Walker estimates the US has about five years to show fiscal
responsibility: "We will have to send a strong signal
we can get our house in order."
That's not going to happen this fiscal year. Congress is expected
to pile on new spending, such as an $80 billion reduction in
taxes for individuals who would otherwise fall under the Alternative
Minimum Tax (AMT) and $8 billion in hurricane Ike relief funds.
So far, Congress has only appropriated $70 billion for the
Iraq and Afghanistan effort, despite the fact that the wars
have been costing about $150 billion per year. And revenues
are likely to be considerably lower than anticipated.
"We have fewer people working, lower corporate profits,
and losses in the markets," says Mr. Collender, who says
one of the implications of the huge deficit will be that any
of the plans by the presidential candidates for tax cuts or
new spending programs will be put on hold.
"It also makes a tax increase in the future much more
likely," he says. "No one is talking about raising
taxes now. But by the end of 2009 or beginning of 2010, that
could be a consideration, especially if there is a threat of
higher interest rates."
Higher interest rates could be in the mix if some of the world's
lenders were to start to diversify their assets.
"We don't look like such a great bet anymore," says
Ms. MacGuineas, who worries that the next "bubble" will
be government debt.
However, not everyone sees the picture in such bleak terms.

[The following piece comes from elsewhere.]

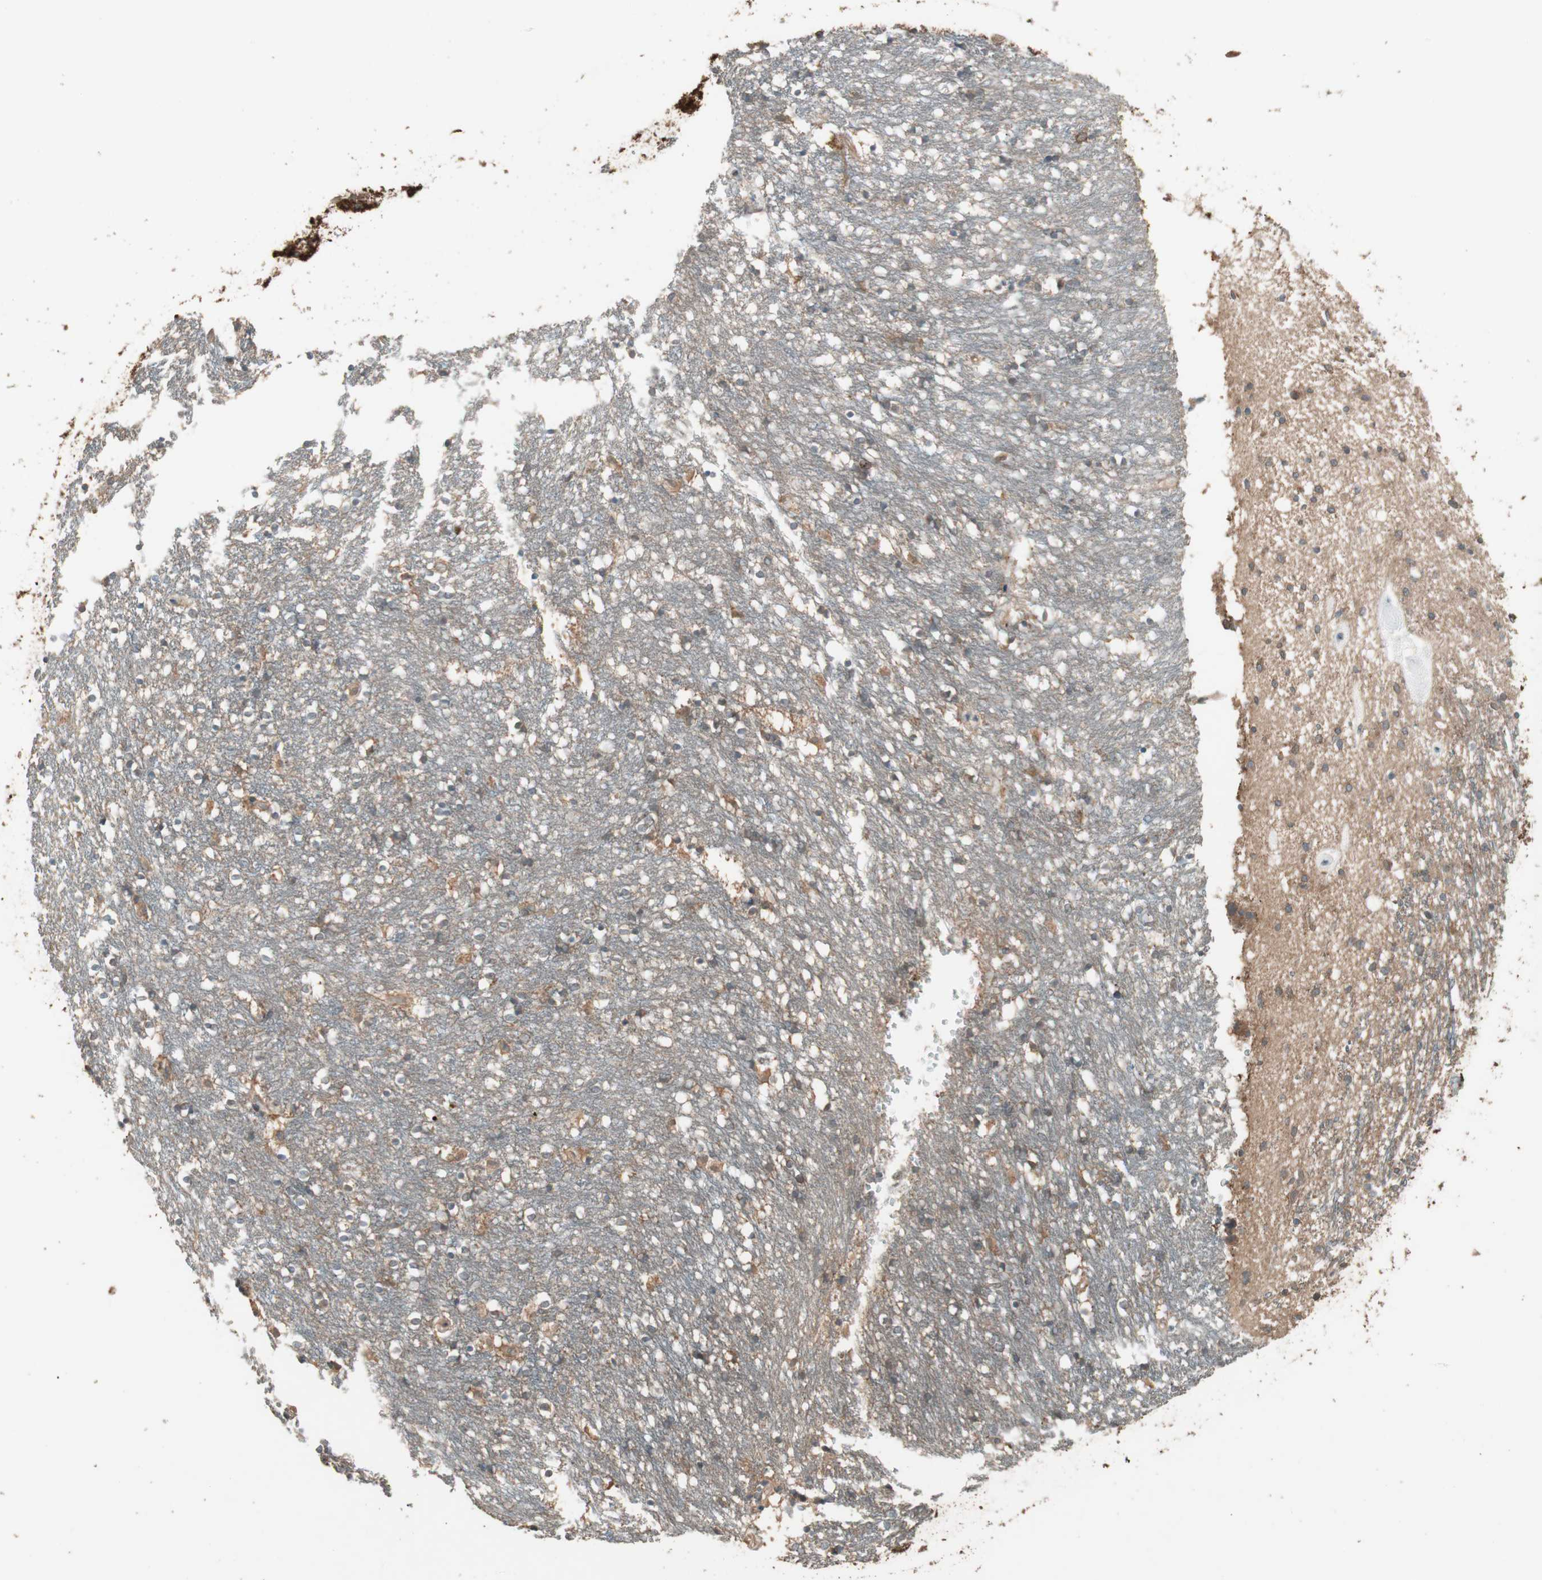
{"staining": {"intensity": "moderate", "quantity": "25%-75%", "location": "cytoplasmic/membranous"}, "tissue": "caudate", "cell_type": "Glial cells", "image_type": "normal", "snomed": [{"axis": "morphology", "description": "Normal tissue, NOS"}, {"axis": "topography", "description": "Lateral ventricle wall"}], "caption": "Immunohistochemistry (IHC) (DAB) staining of unremarkable caudate demonstrates moderate cytoplasmic/membranous protein positivity in about 25%-75% of glial cells.", "gene": "ATP6AP2", "patient": {"sex": "female", "age": 54}}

In an analysis on Wednesday, Drew Matus, US economist for Merrill
Lynch & Co., projects interest rates on 10-year US Treasury
bonds falling below 3 percent in large part because inflation
will fall more rapidly than expected. And he anticipates supply
and demand for the securities – estimated to total $3.2
trillion over five years – will be about equal. "We
put our emphasis on the fundamentals over the medium term and
continue to be bullish on Treasuries," he writes.